2021 In Review

Sam Swift, CFA, CFP®, AIF®

Jan 10, 2022

Happy New Year! Hopefully you all had a wonderful 2021 holiday season and you have exciting things to look forward to in 2022. If you’re the type that has New Year’s resolutions, I hope you’re successful in your endeavors. Despite my skepticism around starting something on a relatively arbitrary day, I keep coming back to the same resolution year after year. Nevertheless, there is something about the marking of time at the end of a year that lends itself to both looking back and looking forward. In that spirit, let’s revisit what 2021 brought to us as investors and what 2022 may hold going forward.

Asset Returns in 2021

For a second year, nearly all investment asset classes had positive returns, and many were in the double digits.

Various asset class returns of 2021

Global real estate led the charge as it recovered from pandemic effects felt in 2020. U.S. stocks in general had tremendous returns, with a strong recovery from small value stocks in particular pacing the way. International developed markets stocks continued to have double-digit returns, but again lagged U.S. stocks significantly. This was likely due to foreign economies lagging the U.S. in recovery in addition to a very strong dollar. When investing in foreign stock, most funds don’t hedge against currency movements intentionally—this creates lagging returns when the dollar is strong and strong returns when the dollar lags. Most importantly, it provides more important diversification. Emerging Markets (companies located in still developing nations) gave up all their gains at the end of the year to be the only stock asset class to end up in the negative. This was largely driven by the issues China was (and still is) having towards the second half of the year.

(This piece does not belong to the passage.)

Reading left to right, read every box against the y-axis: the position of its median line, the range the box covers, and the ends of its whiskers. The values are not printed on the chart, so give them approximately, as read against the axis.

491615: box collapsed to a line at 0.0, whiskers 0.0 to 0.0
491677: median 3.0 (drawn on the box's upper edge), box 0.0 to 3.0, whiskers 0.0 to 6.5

With already low interest rates and the threat of inflation becoming more persistent as the year went on, bonds had a challenging year. Municipals and short-term bonds remained positive, but longer-term bonds struggled. Of course, the primary purpose of bonds in a portfolio is to control overall volatility. During down years for the stock market, that will mean a cushion against losses in value. During up years for the stock market, that will mean lagging returns, and 2021 proved to be no exception.

Putting 2021’s Returns in Context

It’s worth remembering during both up years and down years that average isn’t normal. That is, the average returns that we expect from stock markets over long periods of time are unlikely to materialize over shorter time periods for better or worse. Below are the last 95 annual returns for the S&P 500 Index. The long-term average is just over 10%. See how many years you can find that resulted in a return close to the long-term average (let’s say within two percentage points):

A list of the last 95 annual returns for the S&P 500 Index.

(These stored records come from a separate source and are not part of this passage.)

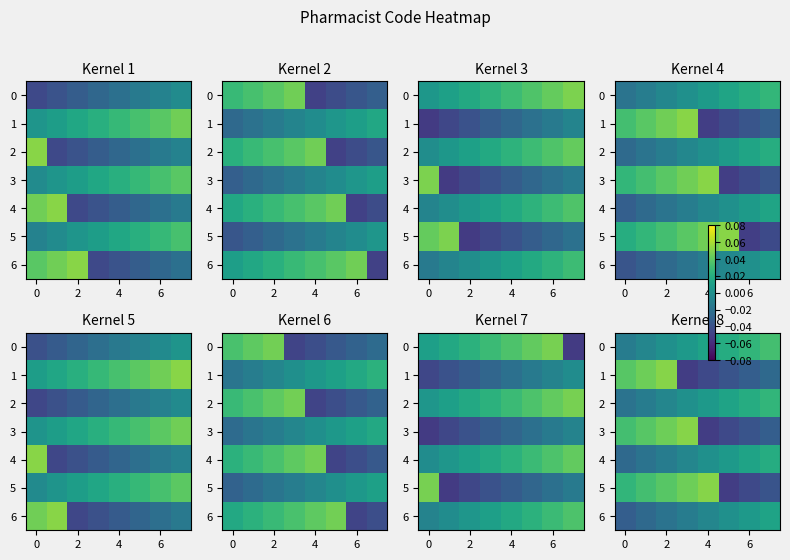

Reading right to left, transcribe all the data shown in this chart.

row_0: 0.0	0.0	0.0	0.0	0.0	0.0	-0.0	-0.0
row_1: -0.0	-0.0	-0.0	-0.0	-0.1	0.1	0.0	0.0
row_2: 0.0	0.0	0.0	0.0	0.0	-0.0	-0.0	-0.0
row_3: -0.0	-0.0	-0.0	-0.1	0.1	0.0	0.0	0.0
row_4: 0.0	0.0	0.0	0.0	-0.0	-0.0	-0.0	-0.0
row_5: -0.0	-0.0	-0.1	0.1	0.0	0.0	0.0	0.0
row_6: 0.0	0.0	0.0	-0.0	-0.0	-0.0	-0.0	-0.0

Six! Three 12s, one 11, one 10, and one 8. Six times out of ninety-five do we see an annual return anywhere near the long-term average. It’s not normal! The ride will be bumpy, but fortunately owning a piece of global economic progress has more good bumps than bad.

Last year’s positive bump, of course, happened in the face of some alarming headlines—the surge of the Delta and Omicron variants; continued domestic political polarization; global instability from Afghanistan to Crimea to China; another year of record-breaking wildfires; recent inflation numbers higher than the past few decades, pictured below; supply bottlenecks and worker shortages; etc.

A graph depicting changes in consumer price index.
Changes in Consumer Price Index (Inflation)

Of course, there was also a ton of underlying good news—widespread vaccinations that are proving to be very effective in limiting severe illness and death against COVID; tremendous job and GDP growth, pictured below; rising wages; record corporate earnings; etc.

A graph depicting changes in U.S. GDP.
U.S. GDP
A graph depicting changes in U.S. Unemployment Rate.
U.S. Unemployment Rate

Looking Ahead to 2022

It’s not unreasonable to see competing narratives about the year to come, but when aren’t we looking ahead to mixed signals? It’s what makes market predictions so incredibly challenging. As consistent readers will know, one of my favorite phases these days is “tell me your conclusion and I’ll find you the supporting data!” At some point the markets will pull back, but that prediction has been loudly made for the last several years and you would be hard pressed to find another time in history that has matched this tremendous growth. Markets will surprise us—that’s the risk we take on as investors—but fortunately the good surprises outweigh the bad.

Despite somewhat downplaying New Year’s resolutions at the beginning, I implore each of you to be resolute on focusing on what you can control and recognize that future short-term market movement is not one of those things. If you already do that, as I know many of you do, pat yourself on the back and set your sights on another goal.

For example, my resolution, the one I make annually, is all about accountability, something that is important to me. I resolve to be a better person to my family, my community, the world and myself….and I further resolve to dial back that dozen cookie per day habit I picked up over the holiday season. I feel like I’ve been pretty successful on the first part, but those cookies sneak up on me every December.